Religious Minority Activist Expelled from University Without Explanation

Mostafa Daneshjou, a formerly imprisoned lawyer and member of a Sufi religious order known as the Gonabadi Dervishes, has been expelled from university without explanation, the Center for Human Rights in Iran (CHRI) has learned.

“I think the reason why they expelled me was my belief in the Gonabadi order,” Daneshjou told CHRI. “I have always defended the dervishes and I spent almost four years in prison for it.”

“I think that’s why the Intelligence Ministry is taking away my rights,” he added. “Usually these expulsion orders are issued by the Intelligence Ministry’s document verification office and they decide who can and can’t study at the university.”

Daneshjou was finishing his second term in criminology at the Islamic Azad University of Tehran as a graduate student when he received the news in a phone call from the university’s administrative office on May 20, 2017.

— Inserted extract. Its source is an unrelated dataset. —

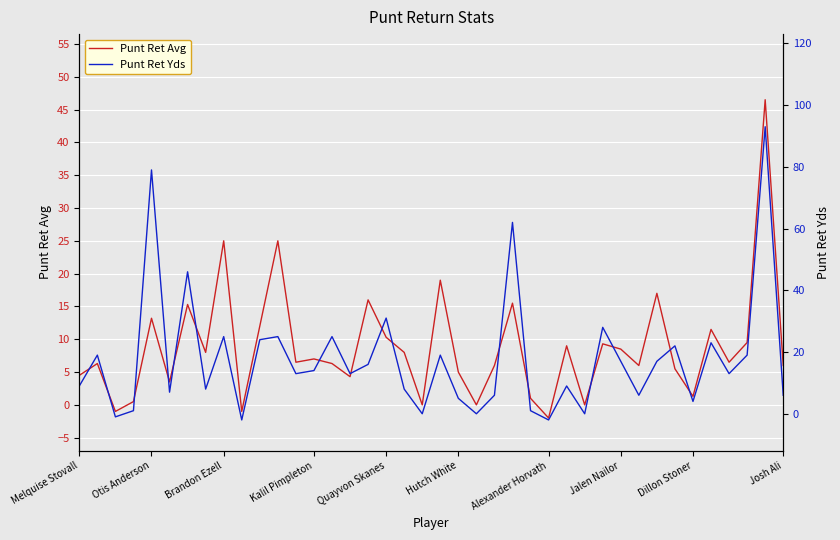

At which category is the sum across all series the highest?

38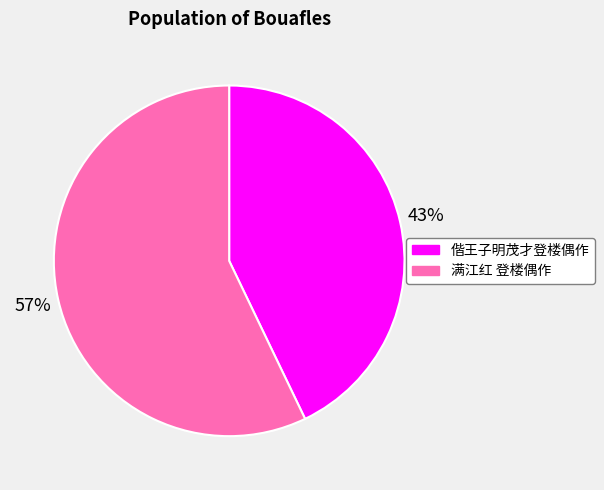

Approximately how many times larger is the value at 偕王子明茂才登楼偶作 compared to 满江红 登楼偶作?

0.8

“They told me that according to an order from the university’s central security office, I have been banned from continuing my education, but they did not say why they reached that decision,” Daneshjou told CHRI.

“The next day I filed a complaint and demanded a written explanation,” he added. “I will wait and see. If I don’t hear back from them, I will take my case to the appropriate judicial authorities.”

Daneshjou started working as a lawyer in 2003, but was banned from practicing law in 2007 because of his peaceful advocacy in defense of the rights of Gonabadi Dervishes, which follow a different interpretation of Islam than Iran’s ruling Shia establishment.

Iran’s security establishment views other Muslim sects, religions and any other alternative belief system, especially those seeking converts, as a threat to the prevailing Shia order.

In September 2012, Daneshjou and six other Gonabadi lawyers—Hamidreza Moradi, Amir Eslami, Reza Entesari, Afshin Karampour, Farshid Yadollahi and Omid Behrouzi—were sentenced to prison terms ranging from four to seven years each for the charges of “spreading falsehoods,” “propaganda against the state” and “assembly and collusion against national security” for their alleged administration of the Majzooban-e Noor website, which provided news about the Dervishes.

The prisoners were all granted early conditional release in 2015.